Give A Man A Fish... And Make It Illegal To Teach Fishing
from the welcome-to-the-world-today dept
We've talked in the past about how intellectual property rules seem to directly conflict with the purpose of educational institutions -- and yet, many of those institutions are now starting to try to enforce those rules. Taking that a step further, in response to Bono's recent confusion over ISP filtering, Russell McOrmond makes a great point in updating the old parable of "Give a man a fish and he eats for a day. Teach him to fish and he eats for a lifetime," to the more modern version of: Give a man a fish, make it illegal to teach fishing. (found via Michael Scott):There are those who think that making knowledge scarce, including criminalising private citizens owning and controlling their own communications technology, is the only way to make it possible to pay authors/inventors for their important contributions to society. This ignores all the experience and research to the contrary.

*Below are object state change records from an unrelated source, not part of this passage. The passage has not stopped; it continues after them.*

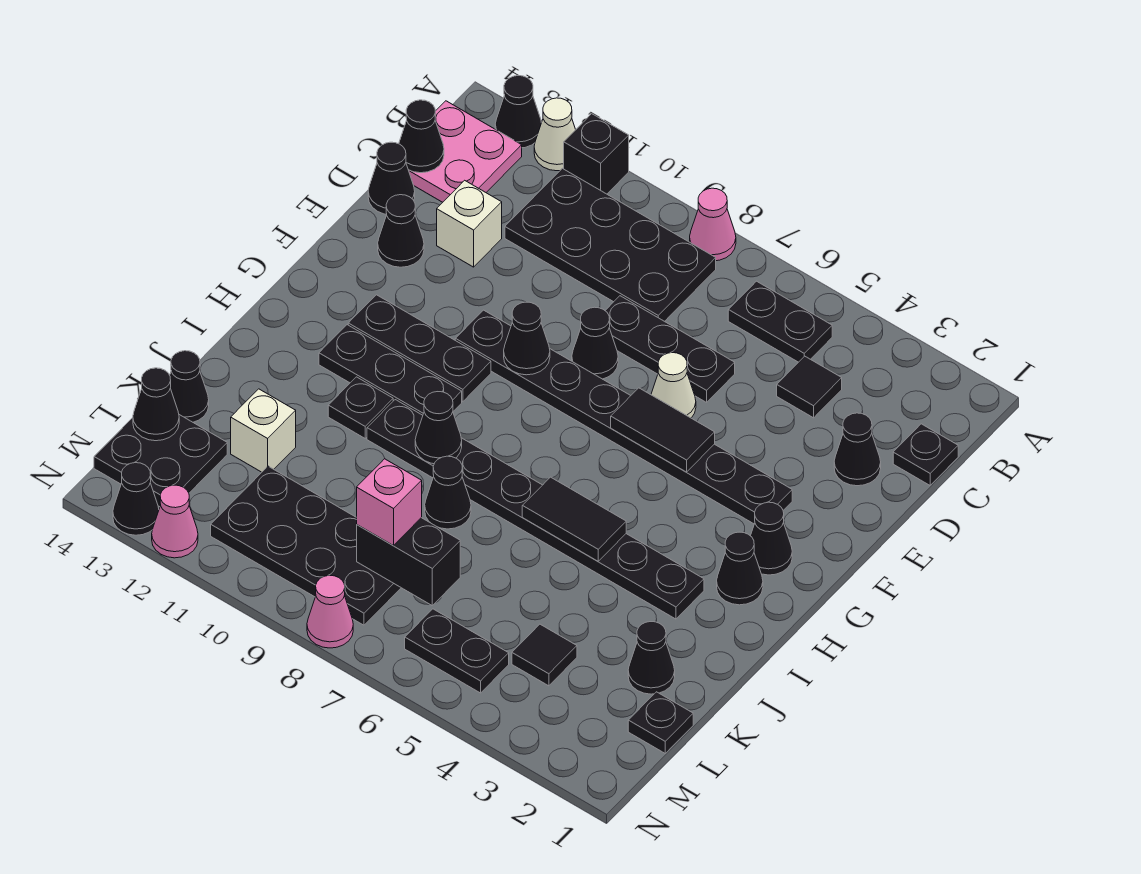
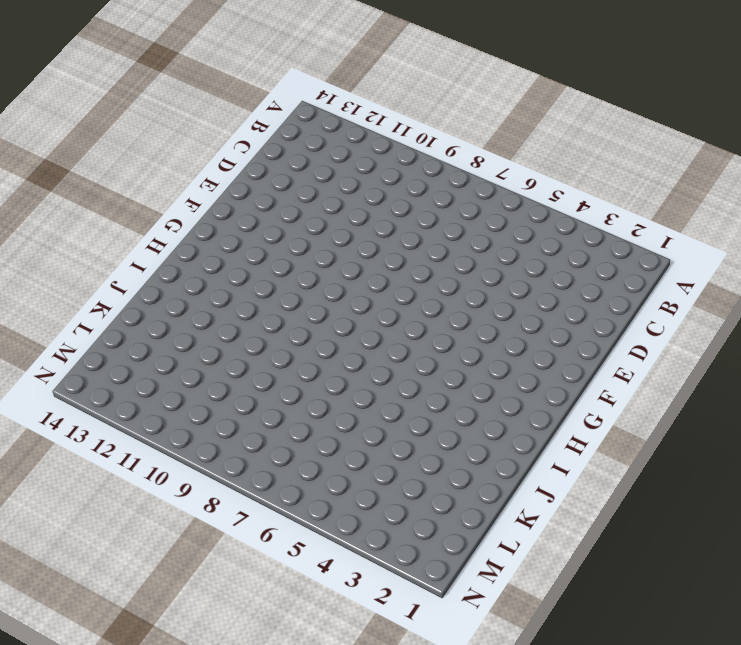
none -> pink 1x1 cone [690,188,736,261]
none -> black 1x1 brick [564,114,629,194]
none -> white 1x1 cone [534,98,576,171]
none -> black 1x1 cone [495,76,541,148]

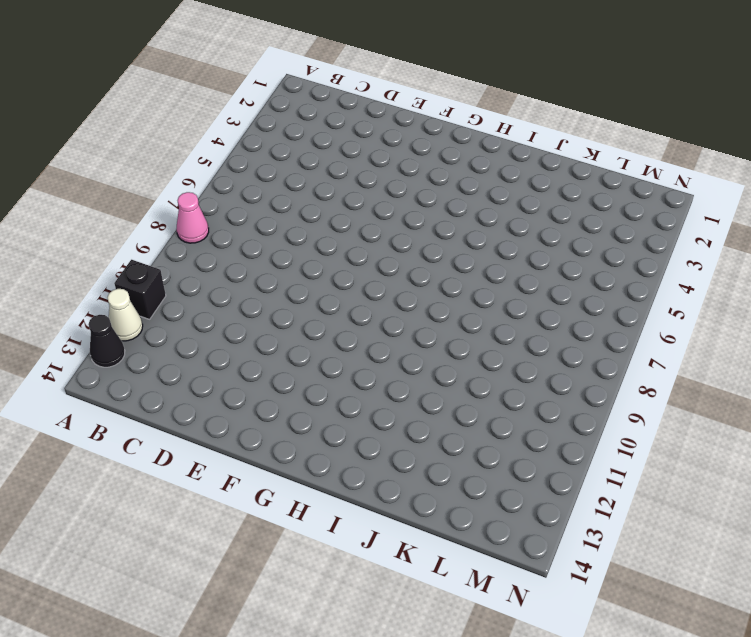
none -> black 1x2 plate [728,281,832,362]
none -> black 2x4 plate [505,168,716,321]
none -> pink 2x2 plate [409,101,522,202]
none -> black 1x1 plate [893,424,958,485]

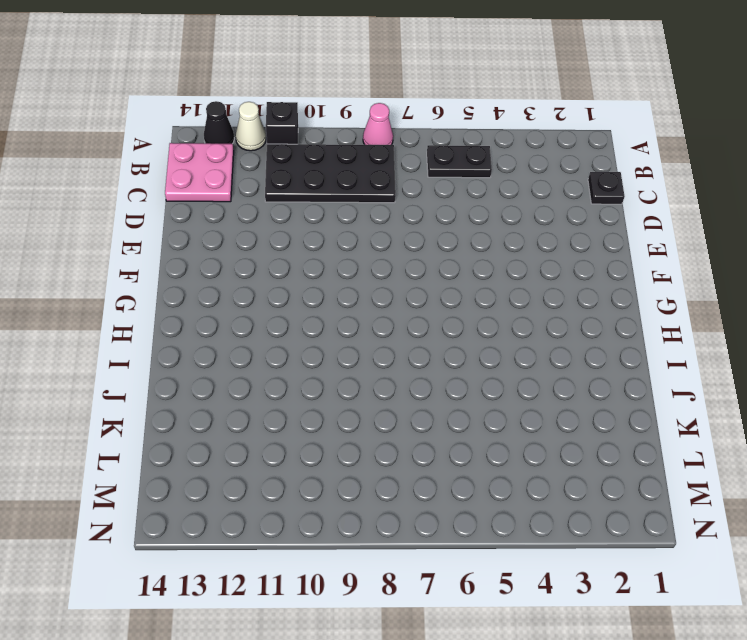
none -> black 1x1 tile [777,356,842,418]
none -> black 1x1 cone [834,413,881,486]
none -> black 1x3 plate [605,296,735,402]
none -> white 1x1 brick [437,180,502,267]

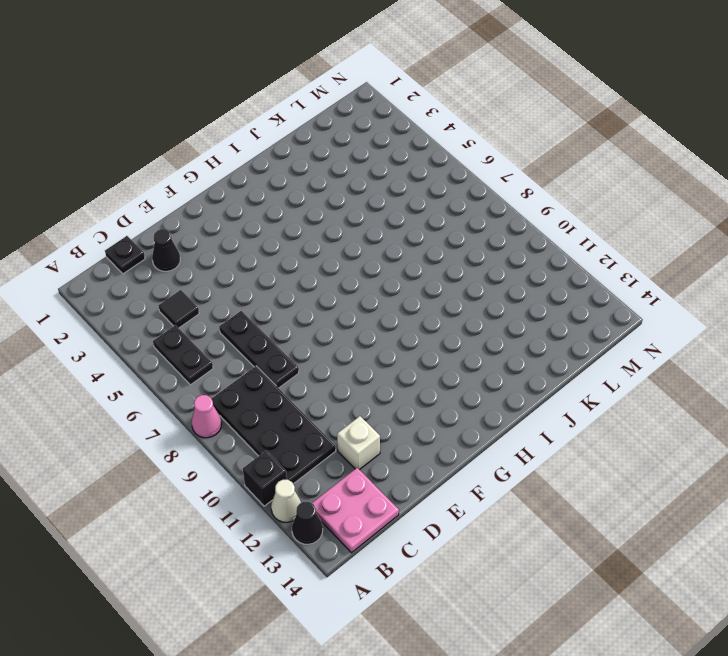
none -> black 1x1 cone [368,142,415,214]
none -> white 1x1 cone [651,353,696,418]
none -> black 1x1 cone [572,307,618,379]
none -> black 1x1 cone [378,195,424,267]

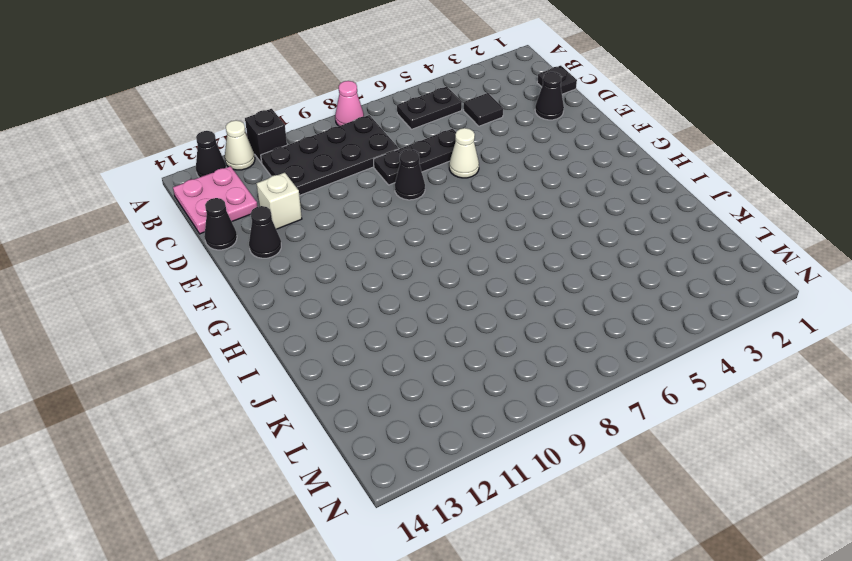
none -> black 1x8 plate [455,310,792,524]
none -> black 1x1 cone [751,502,792,575]
none -> black 1x3 plate [348,295,491,401]
none -> black 1x1 cone [717,532,763,605]

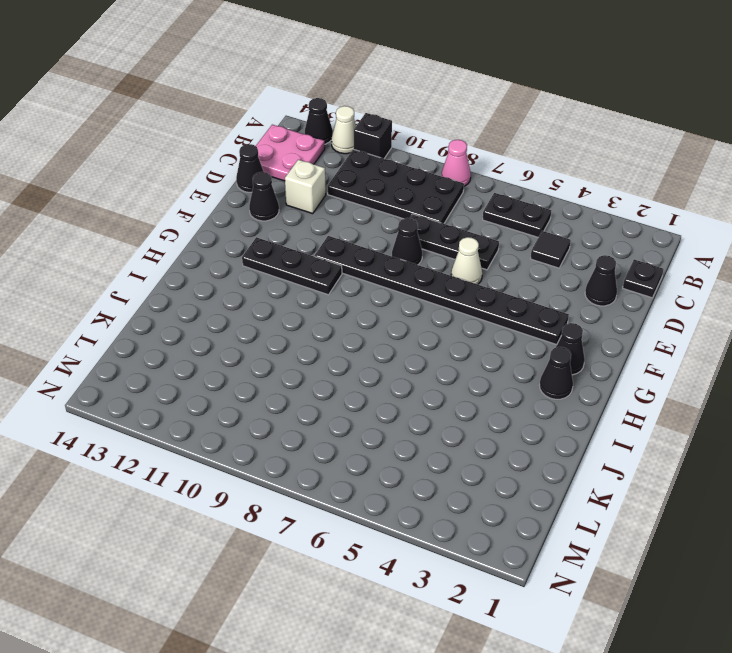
none -> black 1x3 plate [319,325,462,415]
none -> black 1x8 plate [367,400,704,619]
none -> black 1x1 plate [328,377,393,438]
none -> black 1x1 cone [425,456,471,529]

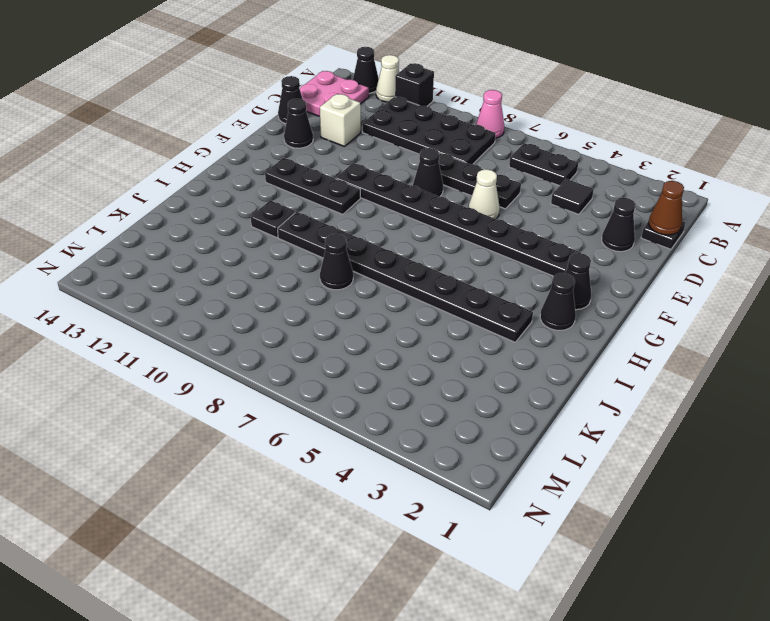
brown 1x1 cone [649,181,684,235] -> none
none -> black 1x3 plate [319,325,462,415]
none -> black 1x1 cone [628,622,675,694]
none -> white 1x1 brick [231,389,296,472]
none -> black 1x1 cone [170,351,209,422]

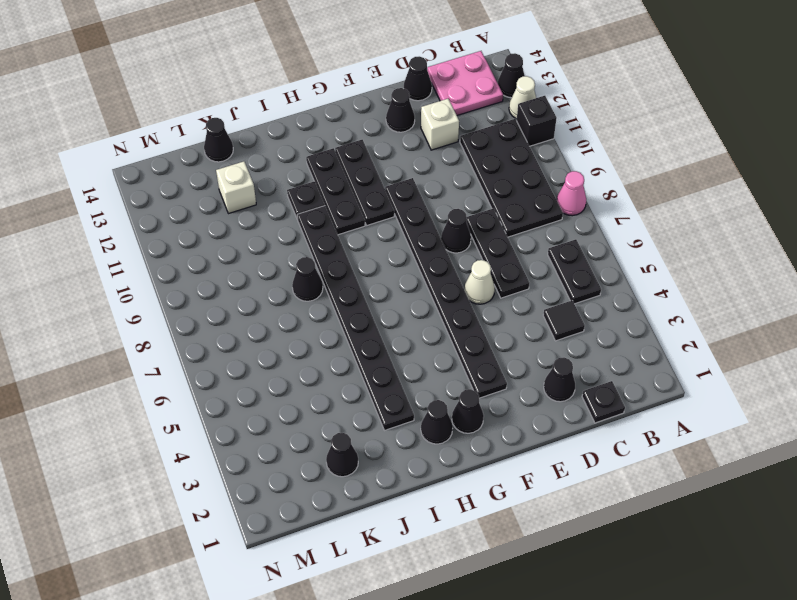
none -> black 1x1 plate [628,692,693,753]
none -> black 1x1 tile [512,624,577,686]
none -> black 2x4 plate [211,466,401,625]
none -> black 2x2 plate [94,415,227,507]

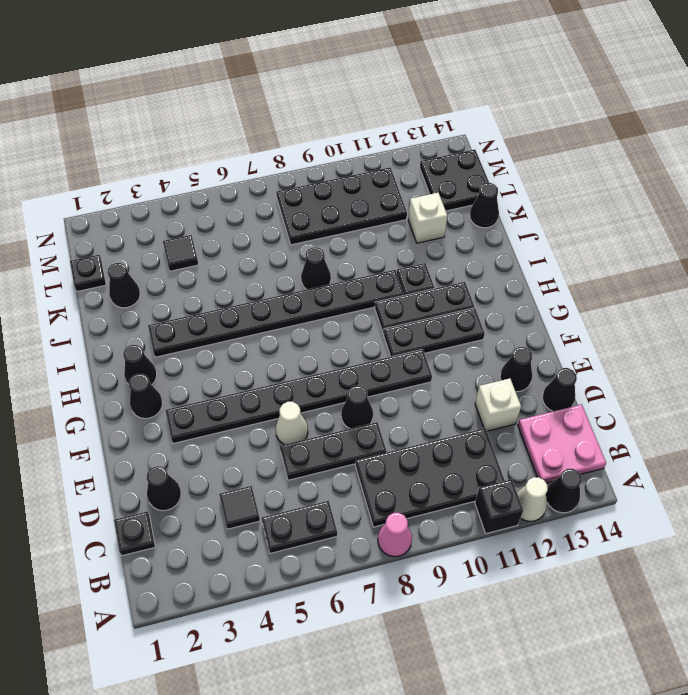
none -> black 1x2 plate [405,609,509,693]
none -> pink 1x1 cone [307,575,353,648]
none -> pink 1x1 cone [152,485,198,558]
none -> black 1x1 cone [113,463,159,535]

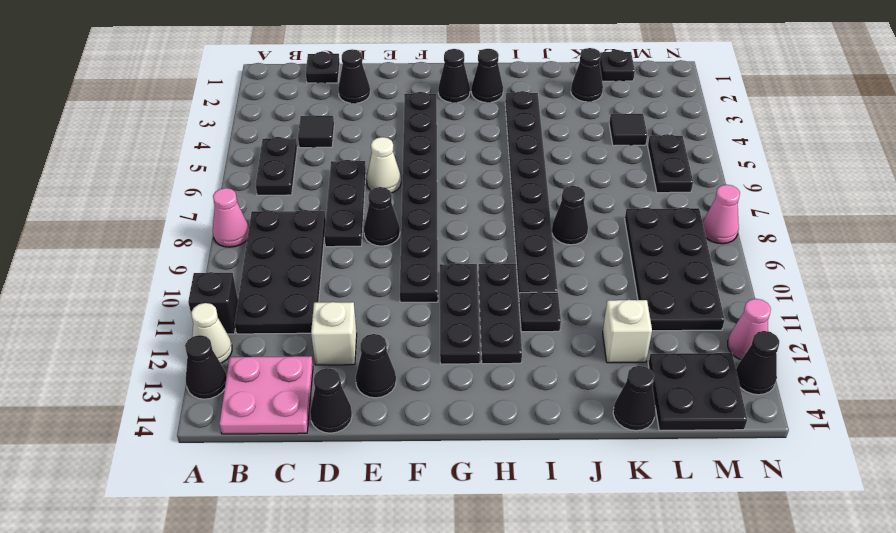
none -> black 1x1 cone [399,100,444,173]
none -> black 1x2 tile [611,388,715,472]
none -> black 1x1 cone [504,302,550,375]
none -> black 1x2 tile [522,477,626,561]

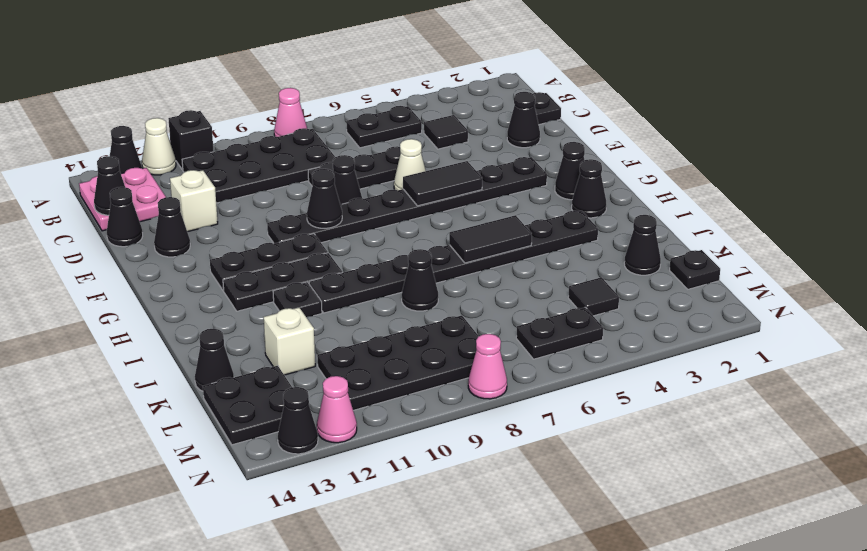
none -> black 1x1 cone [415,392,462,464]
none -> black 1x2 brick [357,518,460,605]
none -> black 1x1 cone [133,368,179,441]
none -> pink 1x1 brick [357,459,422,546]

Whether you believe this or not, you must admit that deliberately making knowledge scarce and thus more expensive greatly harms the interests of the worlds poor.Indeed. It's a scary world when people think that locking up naturally abundant information and knowledge somehow makes sense. All it does is lock away a natural resource that can be used at no cost to make the world a better place.
The repercussions of deliberately making knowledge scarce will be an underlying issue that will show up in many global conflicts in the next decade, whether talking about poverty, western economic recovery or global climate change.